CodeIgniter htaccess + awstats password protected collision

Question

I've searched the web for a while and couldn't find the correct answer for the following problem:

I have a working .htaccess for codeigniter app (index.php removed ) which looks like this:

RewriteEngine On

RewriteCond %{HTTP_HOST} !^www\.mydomain\.com [NC]
RewriteRule ^(.*)$ http://www.domain.com/$1 [R=301,L]

RewriteCond %{REQUEST_FILENAME} !-f
RewriteCond %{REQUEST_FILENAME} !-d
RewriteRule ^(.*)$ index.php/$1 [L]

And the /awstats/.htaccess has the following rules:

Options +ExecCGI
AddHandler cgi-script pl
DirectoryIndex awstats.pl 

AuthUserFile /home/MY_USER/domains/mydomain.com/public_html/awstats/.htpasswd
AuthType Basic
AuthName "AwStats Protection"

<LIMIT GET POST>
require valid-user
</LIMIT> 

When I did not use awstats with password protection -> everything worked just fine. After enabling password protection for awstats -> CI shows a 404 error when I try to access mydomain/awstats. how can that be fixed?

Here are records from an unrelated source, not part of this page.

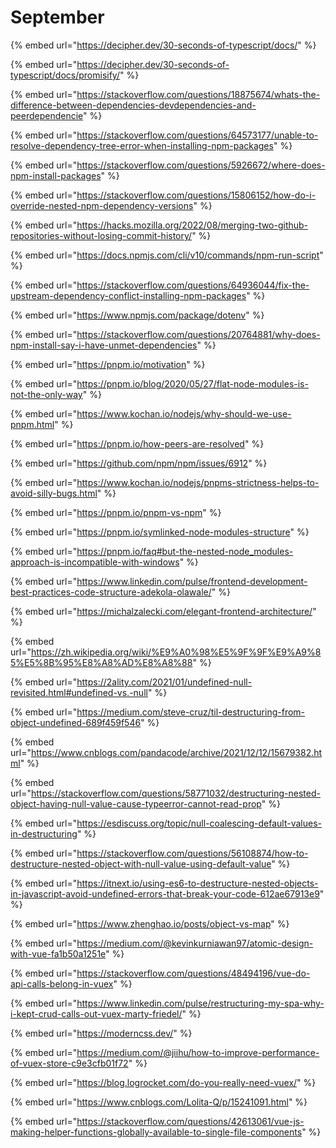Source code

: # September

{% embed url="https://decipher.dev/30-seconds-of-typescript/docs/" %}

{% embed url="https://decipher.dev/30-seconds-of-typescript/docs/promisify/" %}

{% embed url="https://stackoverflow.com/questions/18875674/whats-the-difference-between-dependencies-devdependencies-and-peerdependencie" %}

{% embed url="https://stackoverflow.com/questions/64573177/unable-to-resolve-dependency-tree-error-when-installing-npm-packages" %}

{% embed url="https://stackoverflow.com/questions/5926672/where-does-npm-install-packages" %}

{% embed url="https://stackoverflow.com/questions/15806152/how-do-i-override-nested-npm-dependency-versions" %}

{% embed url="https://hacks.mozilla.org/2022/08/merging-two-github-repositories-without-losing-commit-history/" %}

{% embed url="https://docs.npmjs.com/cli/v10/commands/npm-run-script" %}

{% embed url="https://stackoverflow.com/questions/64936044/fix-the-upstream-dependency-conflict-installing-npm-packages" %}

{% embed url="https://www.npmjs.com/package/dotenv" %}

{% embed url="https://stackoverflow.com/questions/20764881/why-does-npm-install-say-i-have-unmet-dependencies" %}

{% embed url="https://pnpm.io/motivation" %}

{% embed url="https://pnpm.io/blog/2020/05/27/flat-node-modules-is-not-the-only-way" %}

{% embed url="https://www.kochan.io/nodejs/why-should-we-use-pnpm.html" %}

{% embed url="https://pnpm.io/how-peers-are-resolved" %}

{% embed url="https://github.com/npm/npm/issues/6912" %}

{% embed url="https://www.kochan.io/nodejs/pnpms-strictness-helps-to-avoid-silly-bugs.html" %}

{% embed url="https://pnpm.io/pnpm-vs-npm" %}

{% embed url="https://pnpm.io/symlinked-node-modules-structure" %}

{% embed url="https://pnpm.io/faq#but-the-nested-node_modules-approach-is-incompatible-with-windows" %}

{% embed url="https://www.linkedin.com/pulse/frontend-development-best-practices-code-structure-adekola-olawale/" %}

{% embed url="https://michalzalecki.com/elegant-frontend-architecture/" %}

{% embed url="https://zh.wikipedia.org/wiki/%E9%A0%98%E5%9F%9F%E9%A9%85%E5%8B%95%E8%A8%AD%E8%A8%88" %}

{% embed url="https://2ality.com/2021/01/undefined-null-revisited.html#undefined-vs.-null" %}

{% embed url="https://medium.com/steve-cruz/til-destructuring-from-object-undefined-689f459f546" %}

{% embed url="https://www.cnblogs.com/pandacode/archive/2021/12/12/15679382.html" %}

{% embed url="https://stackoverflow.com/questions/58771032/destructuring-nested-object-having-null-value-cause-typeerror-cannot-read-prop" %}

{% embed url="https://esdiscuss.org/topic/null-coalescing-default-values-in-destructuring" %}

{% embed url="https://stackoverflow.com/questions/56108874/how-to-destructure-nested-object-with-null-value-using-default-value" %}

{% embed url="https://itnext.io/using-es6-to-destructure-nested-objects-in-javascript-avoid-undefined-errors-that-break-your-code-612ae67913e9" %}

{% embed url="https://www.zhenghao.io/posts/object-vs-map" %}

{% embed url="https://medium.com/@kevinkurniawan97/atomic-design-with-vue-fa1b50a1251e" %}

{% embed url="https://stackoverflow.com/questions/48494196/vue-do-api-calls-belong-in-vuex" %}

{% embed url="https://www.linkedin.com/pulse/restructuring-my-spa-why-i-kept-crud-calls-out-vuex-marty-friedel/" %}

{% embed url="https://moderncss.dev/" %}

{% embed url="https://medium.com/@jiihu/how-to-improve-performance-of-vuex-store-c9e3cfb01f72" %}

{% embed url="https://blog.logrocket.com/do-you-really-need-vuex/" %}

{% embed url="https://www.cnblogs.com/Lolita-Q/p/15241091.html" %}

{% embed url="https://stackoverflow.com/questions/42613061/vue-js-making-helper-functions-globally-available-to-single-file-components" %}
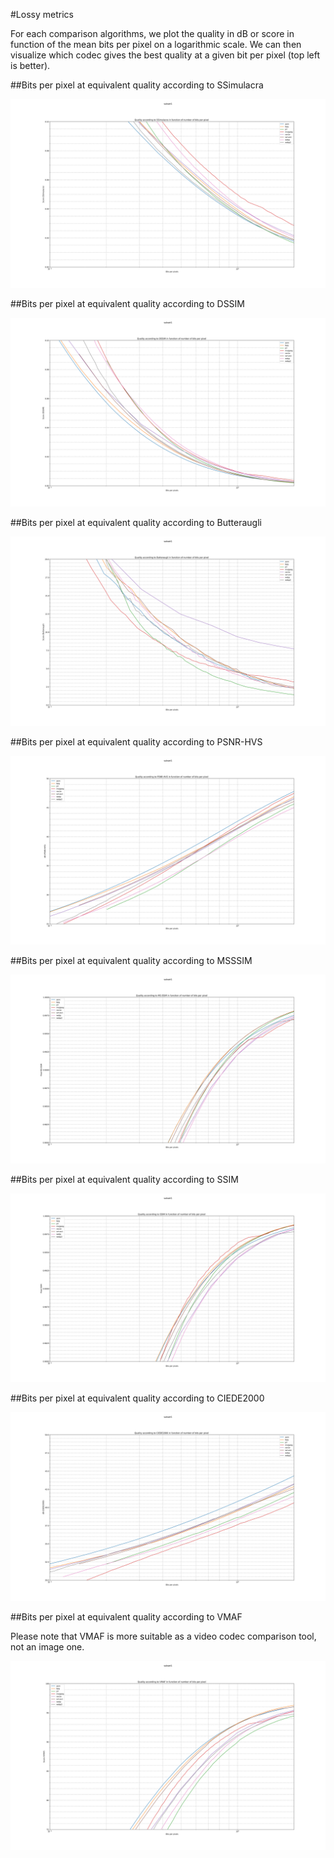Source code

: #Lossy metrics

For each comparison algorithms, we plot the quality in dB or score in function of the mean bits per pixel on a logarithmic scale. We can then visualize which codec gives the best quality at a given bit per pixel (top left is better).

##Bits per pixel at equivalent quality according to SSimulacra

![Bits per pixel at equivalent quality according to SSimulacra](subset1.ssimulacra.(aom,bpg,jxl,mozjpeg,rav1e,svt-av1,webp,webp2).svg)

##Bits per pixel at equivalent quality according to DSSIM

![Bits per pixel at equivalent quality according to DSSIM](subset1.dssim.(aom,bpg,jxl,mozjpeg,rav1e,svt-av1,webp,webp2).svg)

##Bits per pixel at equivalent quality according to Butteraugli

![Bits per pixel at equivalent quality according to Butteraugli](subset1.butteraugli.(aom,bpg,jxl,mozjpeg,rav1e,svt-av1,webp,webp2).svg)

##Bits per pixel at equivalent quality according to PSNR-HVS

![Bits per pixel at equivalent quality according to PSNR-HVS](subset1.psnr-hvs.(aom,bpg,jxl,mozjpeg,rav1e,svt-av1,webp,webp2).svg)

##Bits per pixel at equivalent quality according to MSSSIM

![Bits per pixel at equivalent quality according to MSSSIM](subset1.ms-ssim.(aom,bpg,jxl,mozjpeg,rav1e,svt-av1,webp,webp2).svg)

##Bits per pixel at equivalent quality according to SSIM

![Bits per pixel at equivalent quality according to SSIM](subset1.ssim.(aom,bpg,jxl,mozjpeg,rav1e,svt-av1,webp,webp2).svg)

##Bits per pixel at equivalent quality according to CIEDE2000

![Bits per pixel at equivalent quality according to CIEDE2000](subset1.ciede2000.(aom,bpg,jxl,mozjpeg,rav1e,svt-av1,webp,webp2).svg)

##Bits per pixel at equivalent quality according to VMAF

Please note that VMAF is more suitable as a video codec comparison tool, not an image one.

![Bits per pixel at equivalent quality according to VMAF](subset1.vmaf.(aom,bpg,jxl,mozjpeg,rav1e,svt-av1,webp,webp2).svg)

Note: mydomain.com / MY_USER is just for the sake of the example :-)

Answer 1

Instead of this:

RewriteCond %{REQUEST_FILENAME} !-f
RewriteCond %{REQUEST_FILENAME} !-d
RewriteRule ^(.*)$ index.php/$1 [L]

You can do this:

RewriteCond $1 !^(index\.php|favicon\.ico|favicon\.png|crossdomain\.xml|robots\.txt|images|css|js|awstats)
RewriteRule ^(.*)$ /index.php/$1 [L]

So you can explicitly grant access to anything that doesn't need to go through CI's front controller. This is a safer technique, but requires that you explicitly add every file and directory (e.g. images, css, etc).